● **AIM OF THE EXERCISE**: Select all lines in the records that include "also".

—————

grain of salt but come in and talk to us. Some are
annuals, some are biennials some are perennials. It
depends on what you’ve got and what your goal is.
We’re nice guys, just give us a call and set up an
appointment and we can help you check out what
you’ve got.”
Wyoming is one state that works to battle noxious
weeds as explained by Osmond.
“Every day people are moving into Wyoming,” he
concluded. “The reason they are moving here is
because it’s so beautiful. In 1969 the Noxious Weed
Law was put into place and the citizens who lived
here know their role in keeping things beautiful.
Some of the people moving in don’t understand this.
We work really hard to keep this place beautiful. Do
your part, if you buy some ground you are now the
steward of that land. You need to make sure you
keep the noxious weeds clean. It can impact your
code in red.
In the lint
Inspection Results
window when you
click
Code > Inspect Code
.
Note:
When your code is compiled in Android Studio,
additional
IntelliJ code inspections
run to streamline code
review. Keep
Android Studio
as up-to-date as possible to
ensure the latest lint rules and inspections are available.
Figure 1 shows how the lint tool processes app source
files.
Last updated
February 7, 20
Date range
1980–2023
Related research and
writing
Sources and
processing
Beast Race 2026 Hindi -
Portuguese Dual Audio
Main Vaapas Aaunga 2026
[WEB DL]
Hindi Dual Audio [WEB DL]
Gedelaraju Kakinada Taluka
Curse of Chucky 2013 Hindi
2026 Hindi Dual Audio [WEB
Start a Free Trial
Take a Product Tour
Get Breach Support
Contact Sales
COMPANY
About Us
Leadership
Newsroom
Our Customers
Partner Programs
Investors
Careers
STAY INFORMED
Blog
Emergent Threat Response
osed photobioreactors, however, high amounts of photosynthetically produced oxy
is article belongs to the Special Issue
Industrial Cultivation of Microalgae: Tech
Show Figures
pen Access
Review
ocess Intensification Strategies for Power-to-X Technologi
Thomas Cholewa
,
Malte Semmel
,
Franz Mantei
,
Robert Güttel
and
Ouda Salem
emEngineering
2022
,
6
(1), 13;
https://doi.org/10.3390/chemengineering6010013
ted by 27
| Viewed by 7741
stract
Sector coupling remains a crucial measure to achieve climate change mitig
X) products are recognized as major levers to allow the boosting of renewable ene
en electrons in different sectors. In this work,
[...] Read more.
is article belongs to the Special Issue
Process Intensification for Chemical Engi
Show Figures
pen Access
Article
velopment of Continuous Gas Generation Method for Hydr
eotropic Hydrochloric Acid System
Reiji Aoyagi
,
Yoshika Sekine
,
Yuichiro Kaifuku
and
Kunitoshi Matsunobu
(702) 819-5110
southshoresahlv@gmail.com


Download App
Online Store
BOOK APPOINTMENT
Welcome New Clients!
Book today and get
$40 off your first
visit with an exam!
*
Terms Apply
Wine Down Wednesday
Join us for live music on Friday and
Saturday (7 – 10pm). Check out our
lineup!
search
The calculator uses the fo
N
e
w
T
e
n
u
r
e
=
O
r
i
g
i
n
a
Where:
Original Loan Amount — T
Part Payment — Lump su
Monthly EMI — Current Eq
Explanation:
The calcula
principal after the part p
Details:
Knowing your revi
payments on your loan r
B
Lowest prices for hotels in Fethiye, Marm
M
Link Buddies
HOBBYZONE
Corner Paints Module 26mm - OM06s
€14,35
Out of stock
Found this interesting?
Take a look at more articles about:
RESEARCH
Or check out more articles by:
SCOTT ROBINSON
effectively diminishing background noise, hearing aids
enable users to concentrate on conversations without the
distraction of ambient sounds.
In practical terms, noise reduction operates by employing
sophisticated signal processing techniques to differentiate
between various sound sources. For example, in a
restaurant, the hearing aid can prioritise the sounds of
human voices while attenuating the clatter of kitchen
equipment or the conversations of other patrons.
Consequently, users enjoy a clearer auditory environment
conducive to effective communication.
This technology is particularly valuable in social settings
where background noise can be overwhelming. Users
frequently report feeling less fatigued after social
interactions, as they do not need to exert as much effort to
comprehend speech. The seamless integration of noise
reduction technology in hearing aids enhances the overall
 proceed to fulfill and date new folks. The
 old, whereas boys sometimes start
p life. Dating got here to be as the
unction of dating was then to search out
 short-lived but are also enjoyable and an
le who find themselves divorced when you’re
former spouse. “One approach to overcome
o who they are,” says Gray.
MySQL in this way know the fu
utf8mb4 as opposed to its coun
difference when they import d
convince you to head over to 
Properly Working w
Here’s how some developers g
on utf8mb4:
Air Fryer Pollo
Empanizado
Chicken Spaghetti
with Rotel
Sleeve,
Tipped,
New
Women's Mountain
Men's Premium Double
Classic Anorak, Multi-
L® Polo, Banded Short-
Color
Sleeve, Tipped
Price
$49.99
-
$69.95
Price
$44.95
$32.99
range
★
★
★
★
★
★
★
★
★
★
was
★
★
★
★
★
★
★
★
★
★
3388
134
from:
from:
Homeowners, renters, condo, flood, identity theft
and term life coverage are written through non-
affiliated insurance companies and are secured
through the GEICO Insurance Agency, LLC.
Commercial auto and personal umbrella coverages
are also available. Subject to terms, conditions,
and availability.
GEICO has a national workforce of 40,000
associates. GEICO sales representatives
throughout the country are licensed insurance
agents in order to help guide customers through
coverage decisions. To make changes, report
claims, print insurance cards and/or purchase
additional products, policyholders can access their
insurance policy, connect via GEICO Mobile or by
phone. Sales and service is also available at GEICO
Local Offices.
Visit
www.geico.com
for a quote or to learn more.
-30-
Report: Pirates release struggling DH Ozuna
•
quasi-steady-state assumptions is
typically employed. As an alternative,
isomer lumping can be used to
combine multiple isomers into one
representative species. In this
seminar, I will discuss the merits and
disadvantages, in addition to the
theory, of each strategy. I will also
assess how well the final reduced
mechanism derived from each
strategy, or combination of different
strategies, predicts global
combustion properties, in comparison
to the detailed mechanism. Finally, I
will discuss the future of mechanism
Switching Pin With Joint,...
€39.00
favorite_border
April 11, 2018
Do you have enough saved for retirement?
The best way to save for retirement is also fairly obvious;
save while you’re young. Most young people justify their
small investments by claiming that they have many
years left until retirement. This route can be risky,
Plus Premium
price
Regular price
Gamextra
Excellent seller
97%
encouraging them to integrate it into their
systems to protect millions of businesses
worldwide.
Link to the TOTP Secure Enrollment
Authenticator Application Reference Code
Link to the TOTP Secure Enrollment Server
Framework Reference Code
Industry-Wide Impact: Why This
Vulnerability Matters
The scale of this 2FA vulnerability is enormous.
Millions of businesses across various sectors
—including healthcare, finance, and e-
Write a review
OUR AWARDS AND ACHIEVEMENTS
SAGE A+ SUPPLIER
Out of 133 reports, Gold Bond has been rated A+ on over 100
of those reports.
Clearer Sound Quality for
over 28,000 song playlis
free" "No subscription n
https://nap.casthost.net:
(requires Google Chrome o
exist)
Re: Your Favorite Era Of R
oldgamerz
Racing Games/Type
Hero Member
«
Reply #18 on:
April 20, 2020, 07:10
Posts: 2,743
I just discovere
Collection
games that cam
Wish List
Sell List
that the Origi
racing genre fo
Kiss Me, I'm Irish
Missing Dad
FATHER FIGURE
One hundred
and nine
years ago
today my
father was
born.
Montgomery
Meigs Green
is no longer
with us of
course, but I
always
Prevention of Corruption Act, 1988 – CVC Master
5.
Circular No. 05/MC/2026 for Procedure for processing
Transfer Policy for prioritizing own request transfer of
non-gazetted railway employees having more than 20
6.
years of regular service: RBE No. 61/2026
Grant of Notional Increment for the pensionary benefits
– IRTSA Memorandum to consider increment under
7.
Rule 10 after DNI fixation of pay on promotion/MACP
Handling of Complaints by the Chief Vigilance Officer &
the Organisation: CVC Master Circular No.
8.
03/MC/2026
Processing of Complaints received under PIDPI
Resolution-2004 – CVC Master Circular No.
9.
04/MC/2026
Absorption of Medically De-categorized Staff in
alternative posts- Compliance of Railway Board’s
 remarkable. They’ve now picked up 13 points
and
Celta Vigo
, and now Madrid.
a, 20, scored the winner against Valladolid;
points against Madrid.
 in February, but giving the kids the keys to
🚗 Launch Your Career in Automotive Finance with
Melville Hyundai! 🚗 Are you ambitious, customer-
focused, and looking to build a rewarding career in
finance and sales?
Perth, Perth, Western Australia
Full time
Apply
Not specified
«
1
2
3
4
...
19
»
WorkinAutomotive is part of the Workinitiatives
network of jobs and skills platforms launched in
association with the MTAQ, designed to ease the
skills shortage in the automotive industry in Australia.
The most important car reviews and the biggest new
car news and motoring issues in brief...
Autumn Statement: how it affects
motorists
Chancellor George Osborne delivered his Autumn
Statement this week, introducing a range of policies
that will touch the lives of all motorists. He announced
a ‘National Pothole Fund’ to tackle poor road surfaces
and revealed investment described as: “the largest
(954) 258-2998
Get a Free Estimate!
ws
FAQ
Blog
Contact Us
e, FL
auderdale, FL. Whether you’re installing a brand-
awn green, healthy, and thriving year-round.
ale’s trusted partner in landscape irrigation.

—————

● **YOUR RESPONSE**:
 short-lived but are also enjoyable and an
are also available. Subject to terms, conditions,
phone. Sales and service is also available at GEICO
theory, of each strategy. I will also
The best way to save for retirement is also fairly obvious;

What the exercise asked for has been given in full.